Reducing the risks of a stolen mobile phone

One for all to consider, and hopefully my infosec contacts to improve?

I’ve just been reading various accounts of people having their mobile phones and/or wearables stolen and then used to empty their bank accounts. These highlight the weakness that a mobile phone often has access to multiple forms of ‘authentication’ combined with weaknesses in password reset processes.

This got me thinking: What steps can we take to protect ourselves, assuming that we’ve already followed good practice keeping our phones locked, have MFA on our various accounts and don’t keep our PIN number on a post-it in our phone case?
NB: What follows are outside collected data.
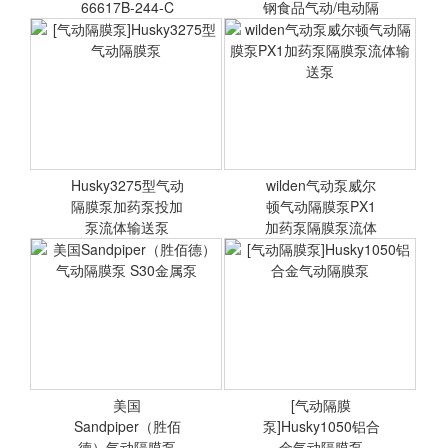
66617B-244-C
钢食品气动/电动隔
膜泵QB
ARO英格索兰不锈钢气动隔
固德牌卫生级隔膜泵QBW3
膜泵66617B-244-C 污水输
系列不锈钢食品气动/电动
送气动泵
隔膜泵QBW3-25
Husky3275型气动
wilden气动泵威尔
隔膜泵加药泵投加
<查看详情>
顿气动隔膜泵PX1
<查看详情>
泵流体输送泵
加药泵隔膜泵流体
输送
[气动隔膜泵]Husky3275型
wilden气动泵威尔顿气动隔
气动隔膜泵
膜泵PX1加药泵隔膜泵流体
输送泵
美国
[气动隔膜
Sandpiper（胜佰
<查看详情>
泵]Husky1050铝合
<查看详情>
德）气动隔膜泵
金气动隔膜泵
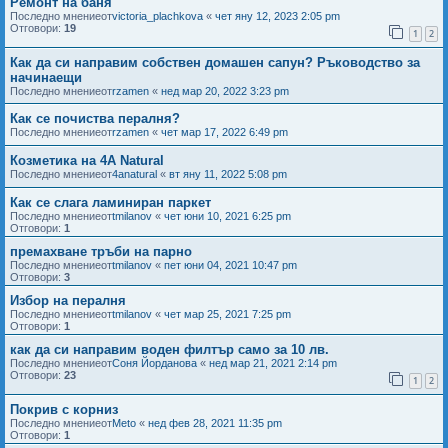
Ремонт на баня
Последно мнениеот
victoria_plachkova
«
чет яну 12, 2023 2:05 pm
Отговори:
19
1
2
Как да си направим собствен домашен сапун? Ръководство за
начинаещи
Последно мнениеот
rzamen
«
нед мар 20, 2022 3:23 pm
Как се почиства пералня?
Последно мнениеот
rzamen
«
чет мар 17, 2022 6:49 pm
Козметика на 4A Natural
Последно мнениеот
4anatural
«
вт яну 11, 2022 5:08 pm
Как се слага ламиниран паркет
Последно мнениеот
tmilanov
«
чет юни 10, 2021 6:25 pm
Отговори:
1
премахване тръби на парно
Последно мнениеот
tmilanov
«
пет юни 04, 2021 10:47 pm
Отговори:
3
Избор на пералня
Последно мнениеот
tmilanov
«
чет мар 25, 2021 7:25 pm
Отговори:
1
как да си направим воден филтър само за 10 лв.
Последно мнениеот
Соня Йорданова
«
нед мар 21, 2021 2:14 pm
Отговори:
23
1
2
Покрив с корниз
Последно мнениеот
Meto
«
нед фев 28, 2021 11:35 pm
Отговори:
1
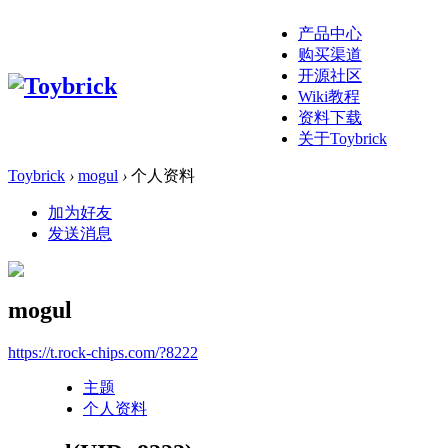
产品中心
购买渠道
开源社区
Wiki教程
资料下载
关于Toybrick
Toybrick
›
mogul
›
个人资料
加为好友
发送消息
mogul
https://t.rock-chips.com/?8222
主题
个人资料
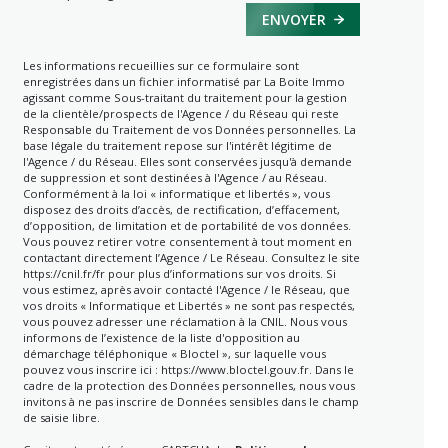
ENVOYER
Les informations recueillies sur ce formulaire sont
enregistrées dans un fichier informatisé par La Boite Immo
agissant comme Sous-traitant du traitement pour la gestion
de la clientèle/prospects de l'Agence / du Réseau qui reste
Responsable du Traitement de vos Données personnelles. La
base légale du traitement repose sur l'intérêt légitime de
l'Agence / du Réseau. Elles sont conservées jusqu'à demande
de suppression et sont destinées à l'Agence / au Réseau.
Conformément à la loi « informatique et libertés », vous
disposez des droits d’accès, de rectification, d’effacement,
d’opposition, de limitation et de portabilité de vos données.
Vous pouvez retirer votre consentement à tout moment en
contactant directement l’Agence / Le Réseau. Consultez le site
https://cnil.fr/fr
pour plus d’informations sur vos droits. Si
vous estimez, après avoir contacté l'Agence / le Réseau, que
vos droits « Informatique et Libertés » ne sont pas respectés,
vous pouvez adresser une réclamation à la CNIL. Nous vous
informons de l’existence de la liste d'opposition au
démarchage téléphonique « Bloctel », sur laquelle vous
pouvez vous inscrire ici :
https://www.bloctel.gouv.fr
. Dans le
cadre de la protection des Données personnelles, nous vous
invitons à ne pas inscrire de Données sensibles dans le champ
de saisie libre.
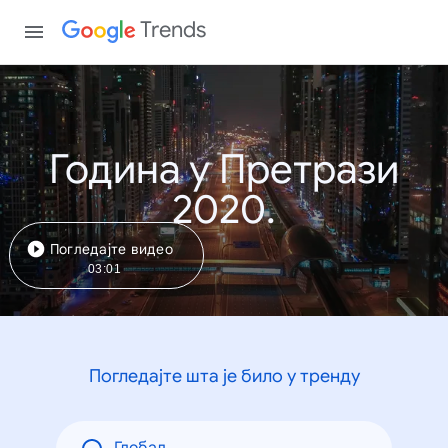
Trends
Година у Претрази
2020.
Погледајте видео
03:01
Погледајте шта је било у тренду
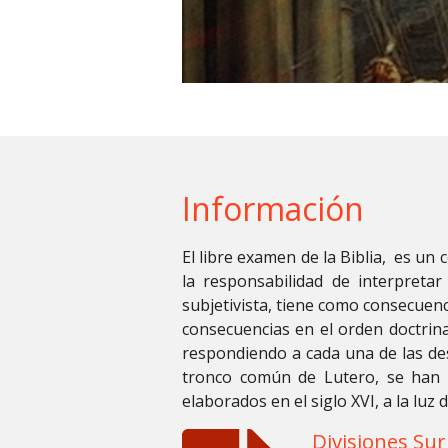
Información
El libre examen de la Biblia,
es un c
la responsabilidad de interpretar
subjetivista, tiene como consecuenc
consecuencias en el orden doctrinal 
respondiendo a cada una de las des
tronco común de Lutero, se han 
elaborados en el siglo XVI, a la luz 
Divisiones Su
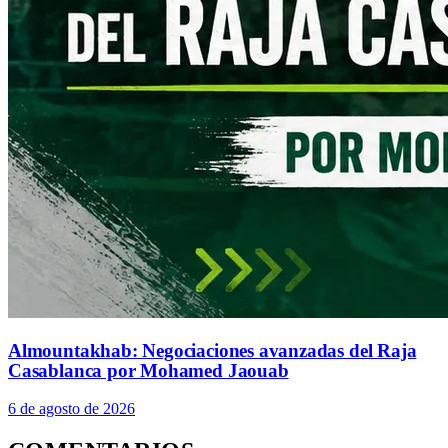
Almountakhab: Negociaciones avanzadas del Raja
Casablanca por Mohamed Jaouab
6 de agosto de 2026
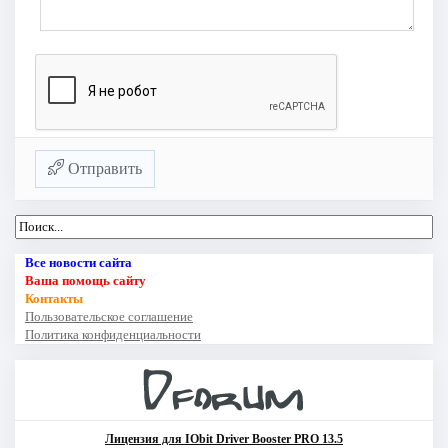
Отправить
Все новости сайта
Ваша помощь сайту
Контакты
Пользовательское соглашение
Политика конфиденциальности
Лицензия для IObit Driver Booster PRO 13.5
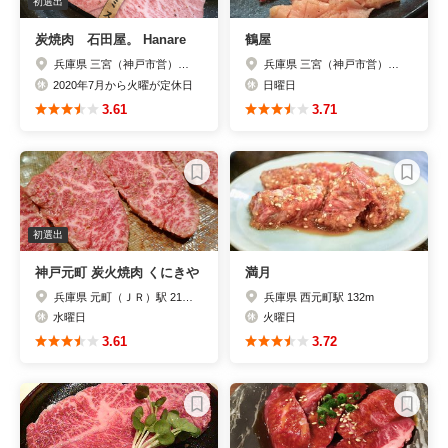
初選出
炭焼肉 石田屋。 Hanare
鶴屋
兵庫県 三宮（神戸市営）駅 22m
兵庫県 三宮（神戸市営）駅 229m
2020年7月から火曜が定休日
日曜日
3.61
3.71
初選出
神戸元町 炭火焼肉 くにきや
満月
兵庫県 元町（ＪＲ）駅 210m
兵庫県 西元町駅 132m
水曜日
火曜日
3.61
3.72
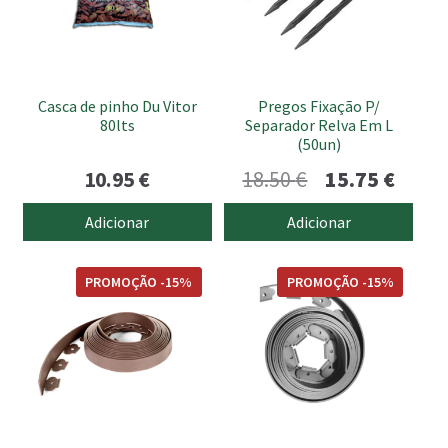
submen
Casca de pinho Du Vitor
Pregos Fixação P/
80lts
Separador Relva Em L
(50un)
O
O
10.95
€
18.50
€
15.75
€
preço
preço
Adicionar
Adicionar
original
atual
era:
é:
PROMOÇÃO -15%
PROMOÇÃO -15%
18.50 €.
15.75 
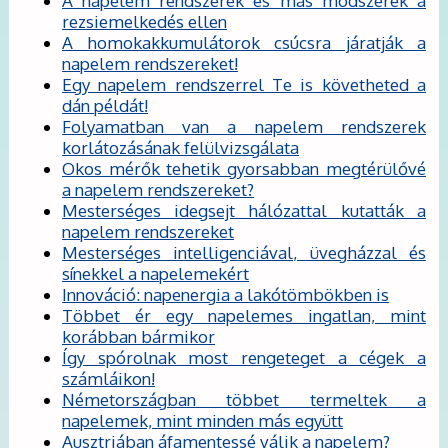
A napelem rendszerek és más módszerek a
rezsiemelkedés ellen
A homokakkumulátorok csúcsra járatják a
napelem rendszereket!
Egy napelem rendszerrel Te is követheted a
dán példát!
Folyamatban van a napelem rendszerek
korlátozásának felülvizsgálata
Okos mérők tehetik gyorsabban megtérülővé
a napelem rendszereket?
Mesterséges idegsejt hálózattal kutatták a
napelem rendszereket
Mesterséges intelligenciával, üvegházzal és
sínekkel a napelemekért
Innováció: napenergia a lakótömbökben is
Többet ér egy napelemes ingatlan, mint
korábban bármikor
Így spórolnak most rengeteget a cégek a
számláikon!
Németországban többet termeltek a
napelemek, mint minden más együtt
Ausztriában áfamentessé válik a napelem?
• Disable SMS messages/emails from showing on the mobile phone lock screen – otherwise a thief can still see SMS and email authentication codes, even on a locked phone.
• Enable PIN lock and lock screen controls on your smartwatch for the same reason.
• Enable a SIM card PIN – otherwise, a thief can just swap your SIM from your stolen phone into a different phone and receive your SMS authentication codes.
• Ensure your mobile operator account is secure – it often provides the “PUK code” to reset the SIM pin (or even the ability to change your address and order a new SIM), and hence a route to bypass SMS based MFA. (You may not historically have been that worried about someone hacking your O2 account to see your mobile phone bills, and unfortunately some mobile operators don’t support MFA and have weak password reset processes.)
• Limit your use of tools that show your SMS messages on your laptop and other devices (e.g. Microsoft Phone Link, “Text Message Forwarding”, https://messages.google.com/ , etc ). Whilst it’s convenient to see your SMSs on your laptop, if your laptop is stolen or compromised with malware, it removes the effectiveness of SMS second factor authentication.
• Similarly, other stolen devices such as smartspeakers that can read your messages or even be used to answer calls, (which rarely have PIN locks) might be another attack vector …. “Alexa read my messages….”

Weaknesses I’m still a bit stuck upon:

• It’s still possible to answer calls on a locked mobile phone, and several of my banks use phone calls for second factor authentication.

What else have I missed? I don't claim to be an expert on this, but I know there are a few in my contacts that can perhaps help!